___ SOURCE MATERIAL
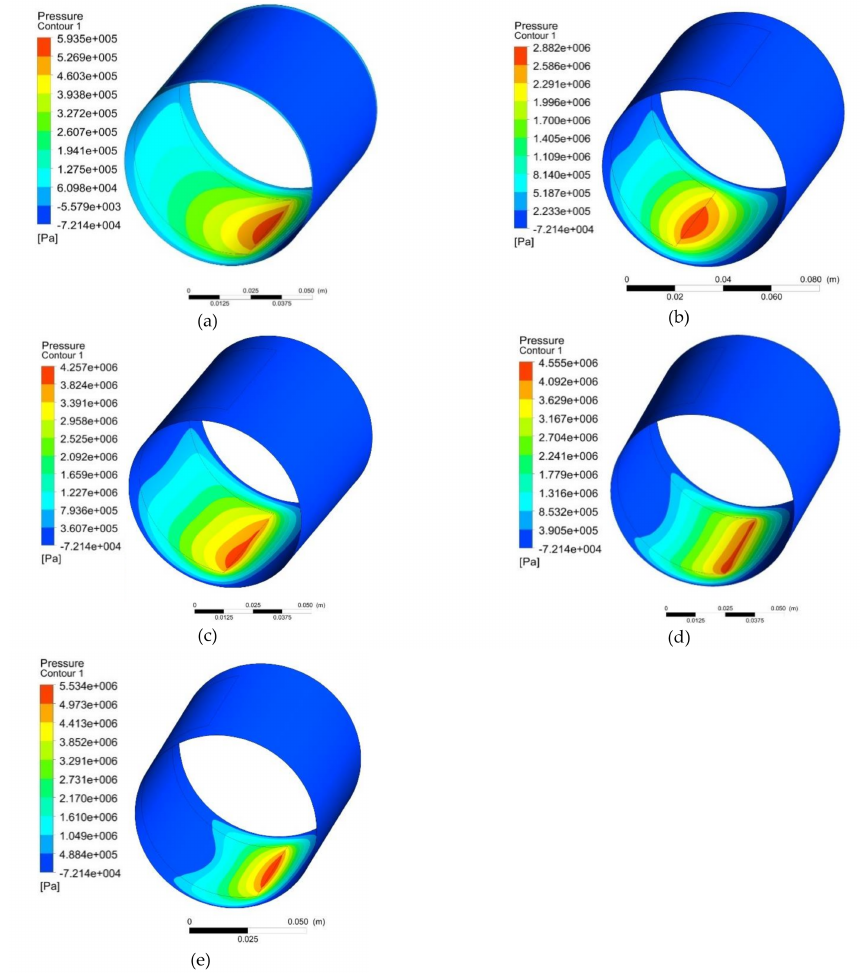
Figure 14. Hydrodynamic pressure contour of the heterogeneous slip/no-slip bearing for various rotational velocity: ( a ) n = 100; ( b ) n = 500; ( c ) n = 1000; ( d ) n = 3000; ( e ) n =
______
___ SOURCE MATERIAL
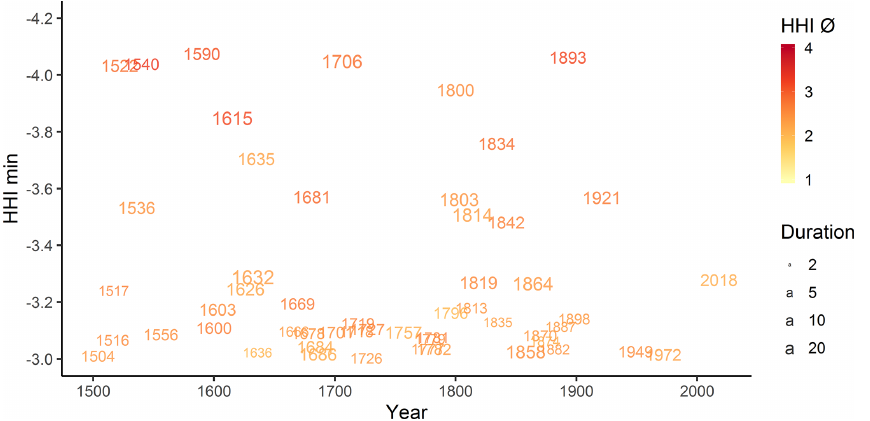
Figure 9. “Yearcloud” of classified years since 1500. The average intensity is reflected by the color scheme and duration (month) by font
______
___ SOURCE MATERIAL
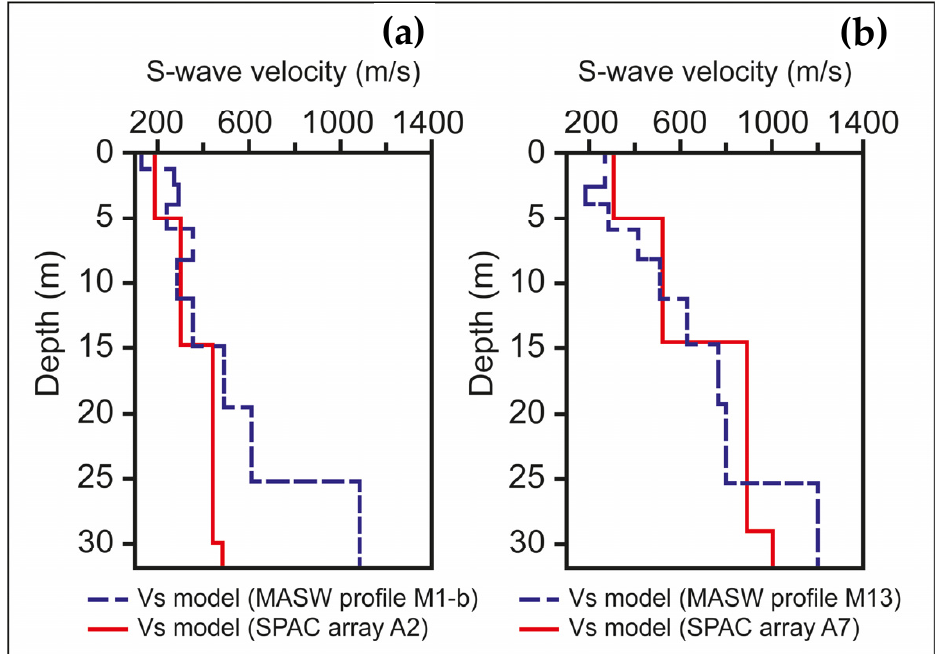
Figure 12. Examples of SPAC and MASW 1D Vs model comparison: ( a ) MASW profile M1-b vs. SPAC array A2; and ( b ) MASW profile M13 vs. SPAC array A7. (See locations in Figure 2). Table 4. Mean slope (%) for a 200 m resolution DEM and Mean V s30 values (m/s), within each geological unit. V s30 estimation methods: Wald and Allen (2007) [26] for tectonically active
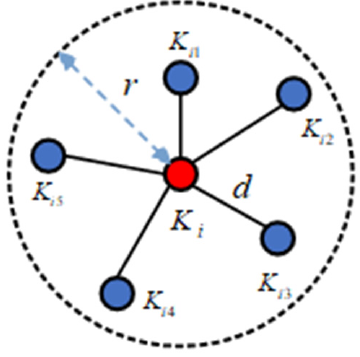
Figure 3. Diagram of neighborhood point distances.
______
The output is the stretch above from the line with "Figure 12. Examples" through the line with "Figure 3. Diagram", copied word for word with both ends kept and every picture dropped.

Figure 12. Examples of SPAC and MASW 1D Vs model comparison: ( a ) MASW profile M1-b vs. SPAC array A2; and ( b ) MASW profile M13 vs. SPAC array A7. (See locations in Figure 2). Table 4. Mean slope (%) for a 200 m resolution DEM and Mean V s30 values (m/s), within each geological unit. V s30 estimation methods: Wald and Allen (2007) [26] for tectonically active
Figure 3. Diagram of neighborhood point distances.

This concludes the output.